While the sun has been shining across most of the UK throughout June, recent economic news has been far from sunny. 

It’s been the worries about embedded inflation which have proved to be the stickiest of wickets, as slowing growth is factored in to asset pricing and market sentiment. As the May inflation data showed, UK inflation at 8.7% is higher than that of the Eurozone, where headline inflation is 6.1% and also that of the USA, where headline inflation is 4%. 

Concerns are rising that UK core inflation is becoming a problem. Questions are being asked as to whether a recession might be the end result of the measures which will be needed from the monetary authorities in their attempt to bring inflation back to target.  

In response to the inflation data, the Bank of England’s MPC then fell into line with expectations with a 0.5% hike in UK base rate to 5% announced in June. This is its highest level since 2008 and the MPC’s thirteenth consecutive rate rise. 

It seems just a few short weeks ago when, in early May, that the BoE Governor, Andrew Bailey, indicated that the UK could be near the peak for interest rates. Things are looking decidedly different now – something which has particular relevance for wealth managers. Consensus expectations indicate that UK base rates are now likely to exceed 6% later this year or in Q1 2024, adding to the cost of living crisis and creating further difficulties for businesses as well as consumers.    

As we begin the second half of 2023, wealth managers are actively reviewing their asset allocation strategies in line with this changing economic and corporate news which is dominated by uncertainty. 

Room for optimism? 

In this edition of Wealth DFM, we bring you the analysis and opinions of a selection of leading asset managers. Fidelity International’s Andrew McCaffery shares his outlook for global markets, while RBC Wealth Management’s Frédérique Carrier points out some of the opportunities which she and her team have identified in UK and European markets. We’ve also got the latest fixed income analysis from Vanguard Europe’s Fixed Income Group about why they’re remaining cautious on corporate earnings. Starting on page , you’ll find our summary of highlights from the Wealth DFM webinar exploring what might be next for fixed income, which was held in conjunction with M&G Investments earlier this summer.  

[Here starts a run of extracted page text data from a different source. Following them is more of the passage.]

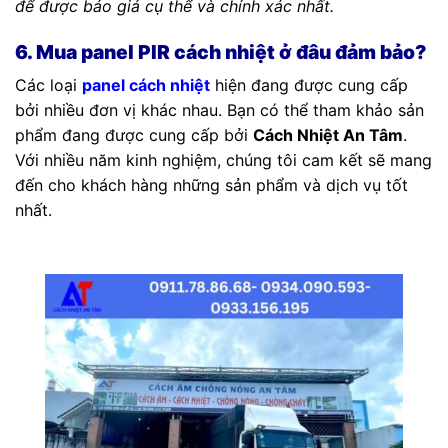
để được báo giá cụ thể và chính xác nhất.
6. Mua panel PIR cách nhiệt ở đâu đảm bảo?
Các loại
panel cách nhiệt
hiện đang được cung cấp
bởi nhiều đơn vị khác nhau. Bạn có thể tham khảo sản
phẩm đang được cung cấp bởi
Cách Nhiệt An Tâm
.
Với nhiều năm kinh nghiệm, chúng tôi cam kết sẽ mang
đến cho khách hàng những sản phẩm và dịch vụ tốt
nhất.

In the summer, in the city

As wealth managers will know only too well, periods of volatility, such as we’re living through at the moment, can often generate divergence from which investment opportunities in undervalued areas can emerge. As well as keeping a cool head, being constantly vigilant, having the support of a strong analytical team and maintaining flexibility on your approach are all key for fund selectors and investment managers this summer as they try to maximise returns through asset allocation in this era of growing macroeconomic and market volatility.